Harjit Sajjan has been in hot water of late for claiming that he was the "architect" of Operation Medusa. It's never wise to blow your trumpet too loudly. Immodesty always comes back to bite you. However, Sajan was not the only one who recognized the work he did in Afghanistan. Tom Walkom writes:
According to a letter later sent to Vancouver’s chief constable by Brig. Gen. David Fraser, the top Canadian commander in Afghanistan at the time (and later obtained by the online publication National Observer), Sajjan was a marvel.

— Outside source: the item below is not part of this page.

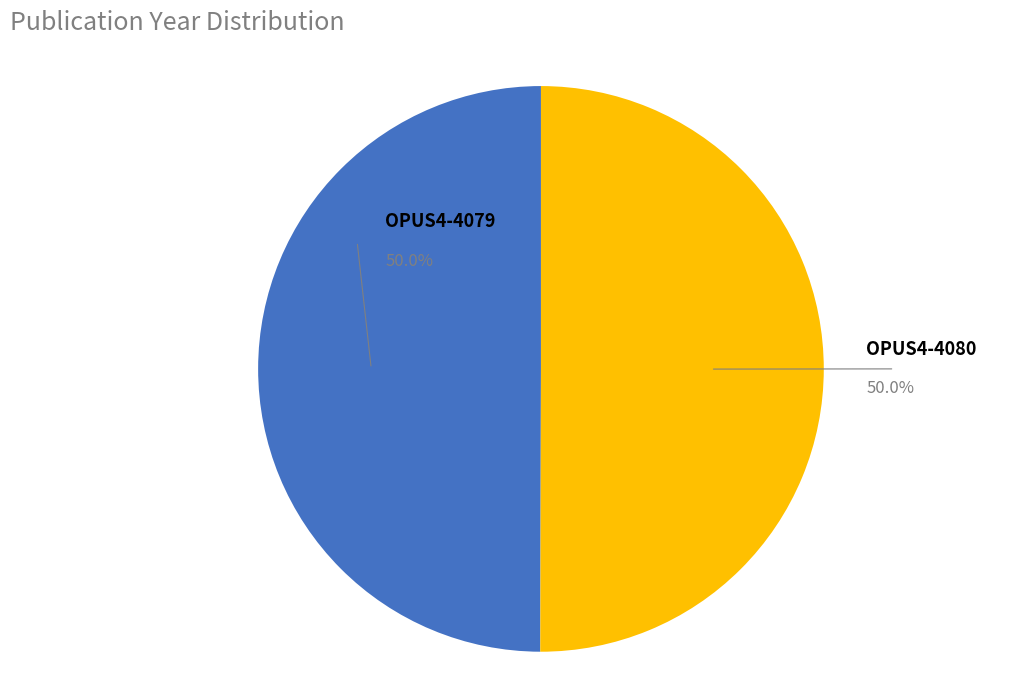

What percentage is the OPUS4-4080 slice, to the nearest percent?

50%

Calling him “one of the most remarkable people I have worked with” Fraser said that Sajjan “single-handedly changed the face of intelligence gathering and analysis in Afghanistan …“His analysis was so compelling that it drove a number of large-scale theatre-resourced efforts, including Operation Medusa,” the general wrote, adding that Sajjan’s experience as an undercover cop and his ability to understand criminal networks made him particularly useful in navigating the shoals of Afghan affairs.“He was the best single Canadian intelligence asset in theatre,” Fraser wrote. “He personally fused broad sources of information into an extremely coherent picture upon which most of the formation’s major operations were based.”

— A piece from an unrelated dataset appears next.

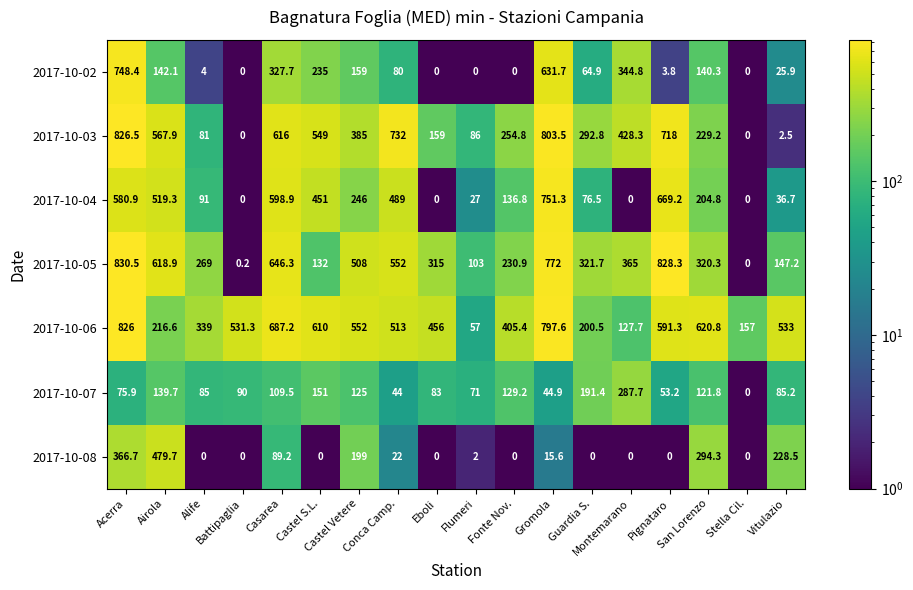

How many data points does each series have?

18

The problem is that Operation Medusa had no lasting effect on the situation in Afghanistan:
Like so much in the Afghan War, however, victory was fleeting. The Afghan National Police were unable, or unwilling, to hold the ground that had been taken. In Sept. 2007, the Canadians launched Operation Keeping Goodwill to recapture some of the areas in Zhari district that had been lost.By this time, according to the Washington Post, the number of Taliban fighters in Panjwai were back up to pre-Medusa levels.In 2010, Canadian forces were fighting again for the Panjwai, this time as part of Operation Hamkari.
By the end of 2011, the Canadian battle group was effectively out of Kandahar province. By 2014, it was out of Afghanistan altogether.
The debate shouldn't be about Sajjan. It should be about Canadian policy in Afghanistan.